Ich hatte es schon lange geahnt und eigentlich war es für mich nichts Neues. Dennoch lief mir ein Schauer eiskalt über den Rücken. Für einen Moment starrte ich einfach nur auf ihren Unterarm.

Auf ihrer Haut erkannte man blutrote Risse und Narben, die sich durch ihre Haut zogen, wie die Peitschenhiebe der Folter, der sie sich selbst aussetzte. Ihr Äußeres spiegelte ihre seelischen Wunden wider. Jeder Schnitt, eine weitere seelische Bürde, die sie tragen musste und die ihr niemand abnehmen konnte. Nicht einmal ich, so sehr ich es auch versuchte. Das Einzige, das ich tun konnte, war die Schmerzen zu lindern. Ich löste mich von dem Anblick und sah zu ihr hinauf.

Sie blickte mich mit ihren müden Augen an. Der Glanz in ihnen, der mich einst angestrahlt hatte, war längst verschwunden. Das Feuer in ihnen längst erloschen. Ich suchte in ihren Augen noch immer nach einem zumindest kleinen Funken Hoffnung. Doch wie immer ging meine Suche leer aus. Sie entzog sich meinem Blick, den sie kaum zu ertragen schien, denn ich durchbohrte sie förmlich.

Sie sah nun auf den Boden und ich starrte sie immer noch besorgt an.

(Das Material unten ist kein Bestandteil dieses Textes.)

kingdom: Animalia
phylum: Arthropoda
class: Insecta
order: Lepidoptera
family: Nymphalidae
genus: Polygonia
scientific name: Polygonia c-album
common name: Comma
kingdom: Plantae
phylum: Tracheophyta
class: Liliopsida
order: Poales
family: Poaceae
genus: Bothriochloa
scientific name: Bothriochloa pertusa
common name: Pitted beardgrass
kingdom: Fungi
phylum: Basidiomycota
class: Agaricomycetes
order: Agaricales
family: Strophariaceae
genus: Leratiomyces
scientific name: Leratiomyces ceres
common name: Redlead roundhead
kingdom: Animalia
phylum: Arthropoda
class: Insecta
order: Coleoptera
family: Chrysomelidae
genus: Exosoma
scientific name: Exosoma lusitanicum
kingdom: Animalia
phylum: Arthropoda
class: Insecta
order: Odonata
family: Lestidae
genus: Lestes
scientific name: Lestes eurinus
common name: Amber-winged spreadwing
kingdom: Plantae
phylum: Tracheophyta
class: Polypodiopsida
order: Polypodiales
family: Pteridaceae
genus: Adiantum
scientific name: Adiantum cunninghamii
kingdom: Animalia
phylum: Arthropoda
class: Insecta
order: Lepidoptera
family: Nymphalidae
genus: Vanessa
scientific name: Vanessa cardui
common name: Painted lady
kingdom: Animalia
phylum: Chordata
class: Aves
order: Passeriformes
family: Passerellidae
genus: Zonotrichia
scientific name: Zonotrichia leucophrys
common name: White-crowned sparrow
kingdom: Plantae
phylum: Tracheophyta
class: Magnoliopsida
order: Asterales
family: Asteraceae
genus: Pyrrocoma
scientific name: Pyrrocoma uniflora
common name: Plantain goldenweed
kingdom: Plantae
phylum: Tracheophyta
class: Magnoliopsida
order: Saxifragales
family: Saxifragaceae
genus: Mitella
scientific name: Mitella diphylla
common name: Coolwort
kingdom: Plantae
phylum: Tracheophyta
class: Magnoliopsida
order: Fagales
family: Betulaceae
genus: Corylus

Sekunde um Sekunde verstrich. Ein Schweigen stand zwischen uns, das bald von einer bedrückenden Stille abgelöst wurde. Dann brach sie endlich das Schweigen: „ Du hast es schon geahnt, habe ich recht?" Sie legte ihren Kopf schief und wandte sich mir zu. Ich nickte nur. Dann griff ich nach ihrer Hand und hielt sie so fest ich konnte:

„Warum tust du das?", fragte ich. „Ich kann es dir nicht sagen“, entgegnete sie. Aber ich wusste, warum sie es tat. Sie tat es, weil sie begonnen hatte, sich selbst zu hassen. Sie tat es, weil sie keine Hoffnung mehr in sich trug, weil das Leben für sie keinen Sinn mehr hatte.

Aber vor allem tat sie es, weil sie sich nicht vorstellen konnte, dass sie geliebt wurde.

Dass es Menschen gab, die für sie die Hand ins Feuer legen würden, die mit ihr mitfühlten. Traurig waren, wenn sie traurig war, und sich für sie freuten, wenn ihr etwas Gutes passierte, wenn sie einen Erfolg verzeichnete, oder einfach froh waren, weil sie einen guten Tag hatte und es sie glücklich machte, sie glücklich zu sehen. Doch Letzteres kam viel zu selten vor.